ListA owns the objects. ComplexStructureB indexes borrowed pointers to the
objects. The compiler would REQUIRE ComplexStructureB to implement the
runtime releaseObject(foo) Event API, which the compiler has proven will
remove all borrowed pointers to foo in the data-structure.

Essentially, what this is doing is narrowing the scope of static analysis
to only a single container. ComplexStructureB may have any pointers or
data-elements it likes, as long as locally within that structure we can
prove coherent "add/remove" semantics for an object.

This is much like what happens ad-hoc in manual memory management. A C++
programmer believes it is safe to delete an object because he trusts that
the code is written to not have any outstanding references.

Is this making sense?

This can be thought of as a mechanism to extend the lifetime semantics of
borrowed pointers. Rust borrowed pointers are only allowed while in a
nested-stack-frame. We can extend the lifetime of this borrowing if the
container which wishes to borrow them agrees to honor a "release on
request" event api releaseObject(foo) -- and that we can prove that
releaseObject() code is implemented correctly.
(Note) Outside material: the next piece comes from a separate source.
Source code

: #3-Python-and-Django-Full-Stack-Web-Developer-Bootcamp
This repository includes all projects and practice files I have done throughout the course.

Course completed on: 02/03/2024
Rather than attempt to make this work for *any* code, we instead supply a
domain-specific subset language for writing provable container operations.
[1]

A) IF we can *prove* that after the release-event is called,
ComplexStructureB no longer holds any references to the object, then I
think we can have typesafe memorysafe non-tracing precise heap collection
for that container.

B) However, IF we can prove that it's *unprovable* whether or not a
release-event removes all references to an object, then I think we've
proven it's not possible have typesafe memorysafe non-tracing precise heap
collection for that container

---

"A" is certainly possible for some container data-structures. Therefore,
this becomes an experiment in finding the limits of provable container
manipulations. Can a language be written which allows operations on any
container structure to be proven, or are there certain data-structures
which can't be proven?

As an interesting base-case, if we can prove a program can fully traverse a
data-structure, we can prove it can release any reference in the
data-structure (though it will require a full-traverse to do so)

Obviously a prover like this would require some kind of invariant "indexing
data" along with an identity test, such as a string used to sort something
into a sorted-list and the actual object pointer. The indexing-data seems
relatively easy, either via full-non-mutability, STM, or merely evaluating
removal-and-insertion anytime indexing data changed. (though it requires
other code never allows direct field-modification outside the reachability
prover's view) The identity-test can be the pointer, as long as we don't
compact or we have a means of fixing up relocated pointers.

Before I deep end any more on this.... Is there any related research I
should read? Does this sound interesting? totally bunk? Been tried before?
Original? Any feedback is appreciated.

[1] For related reading, check out this MIT Exokernel paper
<http://pdos.csail.mit.edu/~engler/sosp-97.ps> on safety sharing a file
partition through induction provers.